Donna Karan attends an amfAR's gala in Manhattan

Donna Karan attends an amfAR's gala in Manhattan on Feb. 11, 2015. She announced June 30, 2015 that she will step down from daily duties as chief designer of Donna Karan International to devote more time to her foundation. Credit: AP / Andy Kropa

Donna Karan, one of America's premier fashion designers and arguably the most important female designer of modern times, announced Tuesday that she will step down from her position as chief designer of Manhattan-based Donna Karan International.

Karan, who grew up in Hewlett and founded her company in 1984, is known for her approach to dressing successful women in clothing that is easy to wear yet also chic. More than 30 years ago, she established her look with a collection of "seven easy pieces" that revolved around a foundation she made famous -- the bodysuit.
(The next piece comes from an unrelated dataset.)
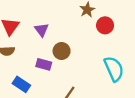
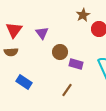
purple rectangle: (44, 64) -> (76, 64), moved

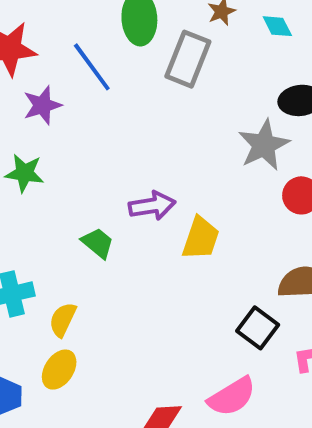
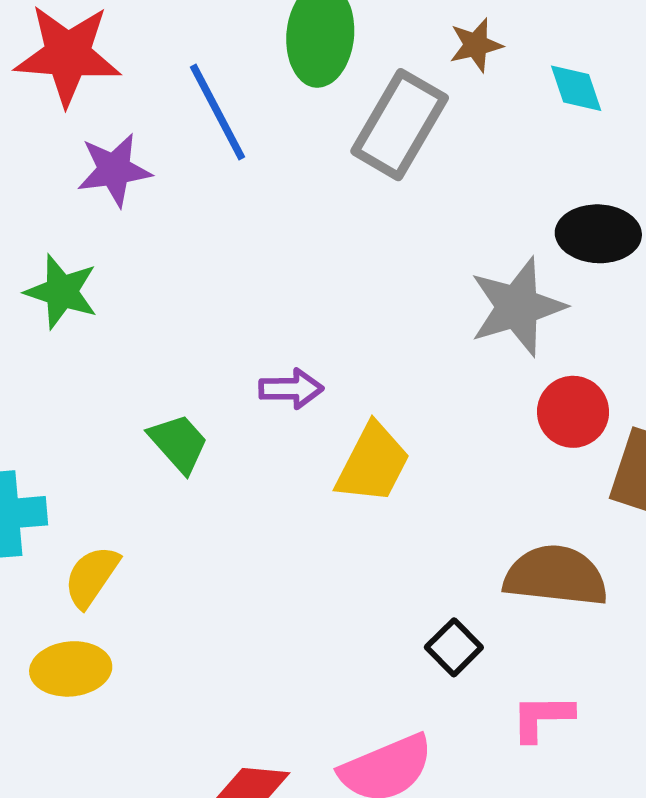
purple arrow: (152, 206) -> (291, 389), size x0.7
black square: (258, 328) -> (454, 647), size x0.7
yellow ellipse: (59, 370) -> (71, 669), turned 42

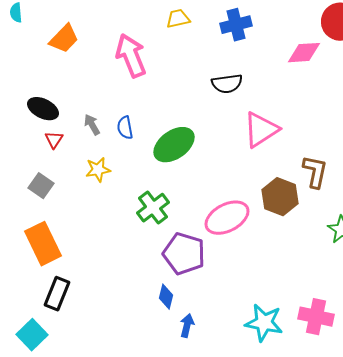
Her designs, often in her signature black, have been praised for embracing the figure in a sensual yet flattering way.

Karan, 66, told Women's Wear Daily she intends to spend more time working on her Urban Zen Co., following "my vision of philanthropy and commerce with a focus on health care, education and preservation of cultures."

She will continue as a close adviser to DKI. LVMH Moët Hennessy Louis Vuitton bought about 90 percent of the company in 2001 for $243 million, plus another $400 million for a company that licensed the Donna Karan trademarks; LVMH later paid another $44 million to raise its stake to 98 percent.

DKI has no plans to name a successor right away and the company's Fashion Week runway show has been suspended. However, her secondary line, DKNY, will go on.

"Donna Karan deserves her place as a true icon of American fashion design," said Avril Graham, executive fashion and beauty editor at Harper's Bazaar. "Her signature silhouettes and deft working with jersey and fluid fabrications are so indicative of her understanding of the power of American sportswear -- flattering, fabulous and unapologetically feminine."

Adam Glassman, creative director of O The Oprah Magazine, interned at Karan's company 30 years ago while he was in college. "I remember Donna Karan running around the office trying everything on herself," he said, describing her work as that of a sculptor or an artist.

"Donna Karan is a part of me, past, present and future," Karan said in a statement released Tuesday night. "I want to express my gratitude and my deepest feelings to the dozens and dozens of colleagues over the years who have helped take Donna Karan New York far beyond my wildest dreams."